Его память возвращалась, опаздывая на много лет.
После моего выступления на консилиуме у Топчиева палату Дау переоборудовали, дерево за окном спилили, на окно повесили белую шёлковую штору. Стальную стол-постель вынесли, к стене поставили настоящую кровать. Но дыхательная машина все ещё стоит наготове с кислородными баллонами.
Дыра в горле у Дау зарастает. И болезнь Боткина уже позади. Все равно со страхом вхожу в палату Дау. И вдруг Даунька весь встрепенулся, протянул ко мне руки:
— Коруша, наконец-то ты пришла! Пожалуйста, все выйдите, я хочу поговорить с женой. Корочка, закрой плотно дверь. Только не верь, что я попал в какую-то автомобильную катастрофу. Это чушь. Это не больница, это сталинский застенок! Егоров и Корнянский — не врачи. Это палачи. Посмотри, я не могу ходить, у меня страшно болят ноги. После очередных ночных пыток. А посмотри на всех заключённых: они все изуродованы пытками.
— Даунька, милый, но ведь Фёдоров — хороший врач.
— Фёдоров — очень хороший и очень красивый.
— Можно, я позову Фёдорова? С ним посоветуемся, что делать?
— Фёдорова позови, я его не боюсь.
Вошёл Фёдоров.
— Сергей Николаевич, послушайте, что Дау говорит.
— А я знаю, что он вам наговорил.
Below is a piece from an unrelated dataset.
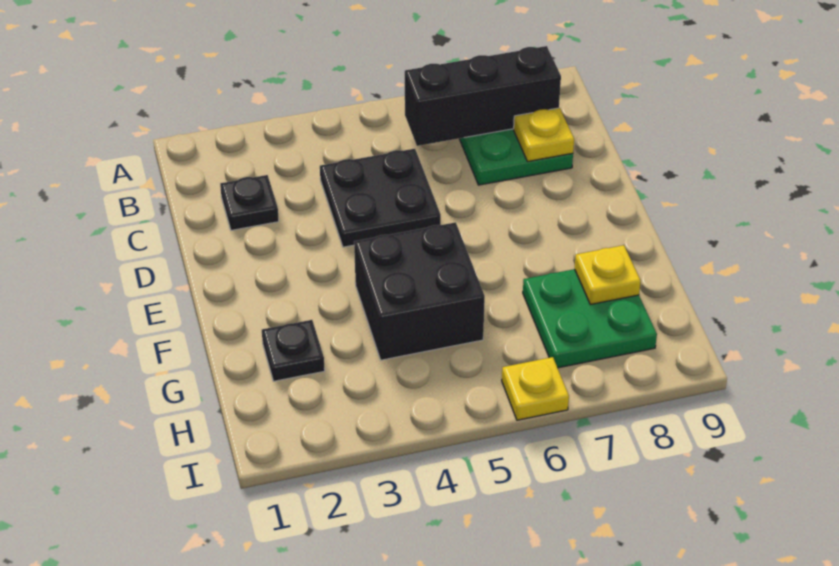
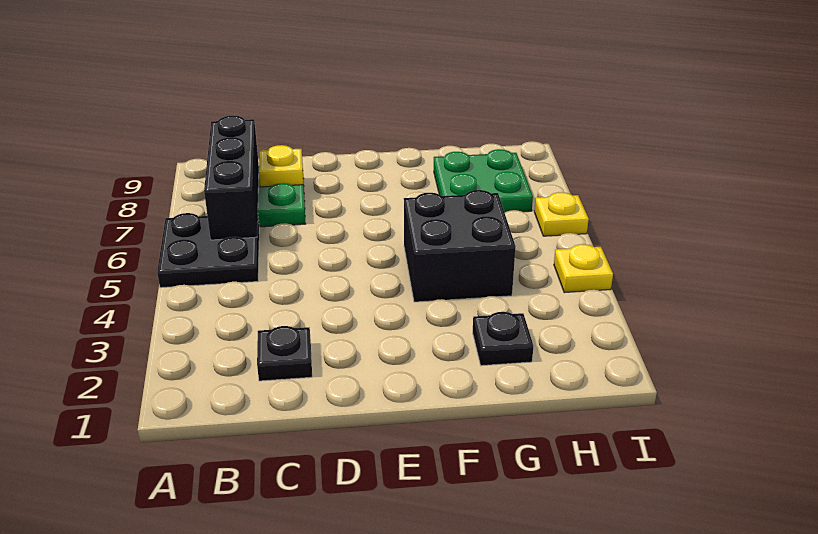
black plate C4:D5 level 1 -> black plate A5:B6 level 1
yellow plate G8 level 2 -> yellow plate I4 level 1

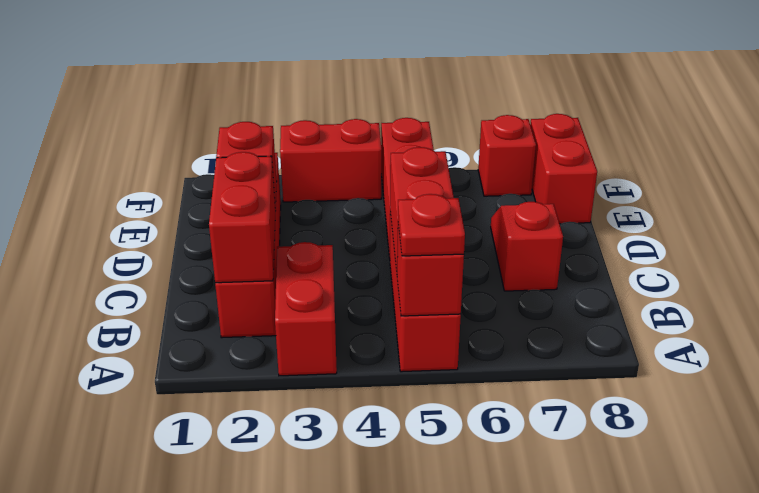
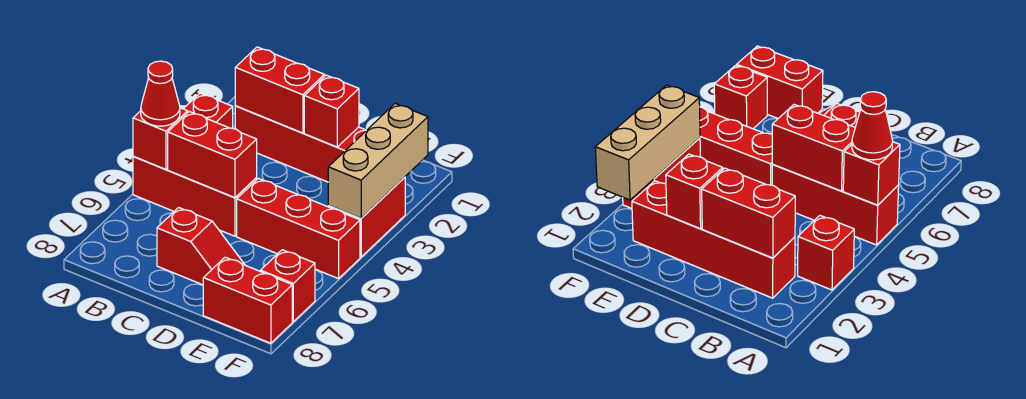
red brick A3:B3 level 1 -> red brick A3 level 1
red plate A5 level 3 -> red cone A5 level 3
none -> tan brick F2:F4 level 2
Он мне все время это твердит.
— Сергей Николаевич, а это не страшно, это пройдёт?
— Будем надеяться, время покажет.
— Даунька, а голова у тебя не болит?
— Нет, Коруша, ты хорошо знаешь, что голова у меня никогда не болит.
— И сейчас, после сотрясения мозга, голова не болит?
— Коруша, я не знаю, что такое головная боль. У меня в жизни никогда не болела голова. Только ты мне не говори глупостей, никакого сотрясения мозга у меня не было. У меня безумно болит нога в колене… Корочка, почему Сергей Николаевич очень добродушно смеётся, когда я Егорова и Корнянского называю палачами?
— Даунька, он смеётся потому, что Егоров и Корнянский — знаменитые профессора-медики. Ты находишься на излечении в Институте нейрохирургии. Постепенно ты все вспомнишь. А разбил тебя на машине Володя Судаков. Сам с Верочкой остался без царапины.
— Представляю, как перепугался бедный Судак. Вот выздоровлю, я его подразню.
В первые страшные дни после аварии, когда я неустанно ждала телефонного звонка из больницы, позвонили из народного суда. Меня официально приглашали в суд. Собирались судить Владимира Судакова за учинённую им аварию. Я категорически отказалась, сказав: «Суд не может состояться. Ни я, ни мой муж — академик Ландау, если он останется жив, никогда не предъявим никаких обвинений Владимиру Судакову. Произошёл несчастный случай». Мне ответили: «В таком случае изложите сказанное в письменной форме. Мы к вам домой пришлём жену Владимира Судакова. Вы ей вручите этот документ».
И Верочка пришла, впервые переступив порог квартиры Ландау в такой трагический момент. Никто из нас не мог предположить, что судьбе угодно нас столкнуть! Мы обе одинаково боялись взглянуть друг другу в глаза. Пригласив её сесть, я тихо попросила: «Пожалуйста, продиктуйте, куда адресовать это заявление». Когда я вручила ей нужный документ, она поблагодарила меня, встала и ушла.